# Text extract
In Williams, Justice Scalia writing for the Court, assuaged an amici's concern that a statute criminalizing knowingly "advertis[ing], promot[ing], . . . an obscene visual depiction of a minor engaging in sexually explicit conduct; or . . . a visual depiction of an actual minor engaging in sexually explicit conduct" would criminalize "some advertisements for mainstream Hollywood movies that depict underage characters having sex":

We think it implausible that a reputable distributor of Hollywood movies, such as Amazon.com, believes that one of these films contains actual children engaging in actual or simulated sex on camera; and even more implausible that Amazon.com would intend to make its customers believe such a thing. The average person understands that sex scenes in mainstream movies use nonchild actors, [or] depict sexual activity in a way that would not rise to the explicit level necessary under the statute, or, in most cases, both.
553 U.S. at 289, 301-02, 128 S.Ct. 1830 (citing Br. of the Free Speech Coal. and First Amend. Lawyers Assoc. as Amici Curiae Supporting Respondent, United States v. Williams, 553 U.S. 285, 128 S.Ct. 1830, 170 L.Ed.2d 650 (2008) (No. 06-694), 2007 WL 2363264, at *9-18.) This discussion in Williams is instructive here, as it contemplates a similar child pornography statute, and Netflix is undoubtedly on the same "reputable movie distributor" playing field as Amazon.com. The Supreme Court not only considered it implausible that such a distributor would promote—or want its customers to think it were promoting—a movie including real child pornography, but also assumed that the average person would understand that sex scenes in mainstream movies do not violate this statute. If the Supreme Court assumes that average person should understand that a mainstream movie that includes sex scenes would not include child pornography, this Court thinks it is fair to assume that Mr. Babin—who has personal experience filming mainstream movies—should have reached the same conclusion. This assumption is bolstered by the fact that, to the Court's knowledge, not a single other prosecutor in the country has brought—or even sought—child pornography charges against Netflix for Cuties. And presumably, most prosecutors opted not to prosecute Netflix for Cuties without even needing to be told by Netflix's counsel that Jane Doe was not a minor when the movie was filmed. In light of the evidence before the Court at this time, and the above-mentioned considerations, the Court finds that at least one of the New Indictments were brought without any hope of obtaining a valid conviction.

# Dataset excerpt
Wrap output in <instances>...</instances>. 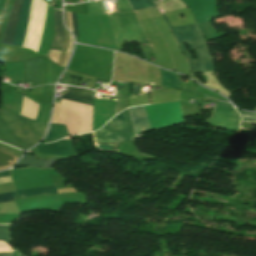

# Task goal
Repeat the court opinion excerpt on the Williams decision word for word, from start to finish. The material has nothing to do with this.

# Exercise result
In Williams, Justice Scalia writing for the Court, assuaged an amici's concern that a statute criminalizing knowingly "advertis[ing], promot[ing], . . . an obscene visual depiction of a minor engaging in sexually explicit conduct; or . . . a visual depiction of an actual minor engaging in sexually explicit conduct" would criminalize "some advertisements for mainstream Hollywood movies that depict underage characters having sex":

We think it implausible that a reputable distributor of Hollywood movies, such as Amazon.com, believes that one of these films contains actual children engaging in actual or simulated sex on camera; and even more implausible that Amazon.com would intend to make its customers believe such a thing. The average person understands that sex scenes in mainstream movies use nonchild actors, [or] depict sexual activity in a way that would not rise to the explicit level necessary under the statute, or, in most cases, both.
553 U.S. at 289, 301-02, 128 S.Ct. 1830 (citing Br. of the Free Speech Coal. and First Amend. Lawyers Assoc. as Amici Curiae Supporting Respondent, United States v. Williams, 553 U.S. 285, 128 S.Ct. 1830, 170 L.Ed.2d 650 (2008) (No. 06-694), 2007 WL 2363264, at *9-18.) This discussion in Williams is instructive here, as it contemplates a similar child pornography statute, and Netflix is undoubtedly on the same "reputable movie distributor" playing field as Amazon.com. The Supreme Court not only considered it implausible that such a distributor would promote—or want its customers to think it were promoting—a movie including real child pornography, but also assumed that the average person would understand that sex scenes in mainstream movies do not violate this statute. If the Supreme Court assumes that average person should understand that a mainstream movie that includes sex scenes would not include child pornography, this Court thinks it is fair to assume that Mr. Babin—who has personal experience filming mainstream movies—should have reached the same conclusion. This assumption is bolstered by the fact that, to the Court's knowledge, not a single other prosecutor in the country has brought—or even sought—child pornography charges against Netflix for Cuties. And presumably, most prosecutors opted not to prosecute Netflix for Cuties without even needing to be told by Netflix's counsel that Jane Doe was not a minor when the movie was filmed. In light of the evidence before the Court at this time, and the above-mentioned considerations, the Court finds that at least one of the New Indictments were brought without any hope of obtaining a valid conviction.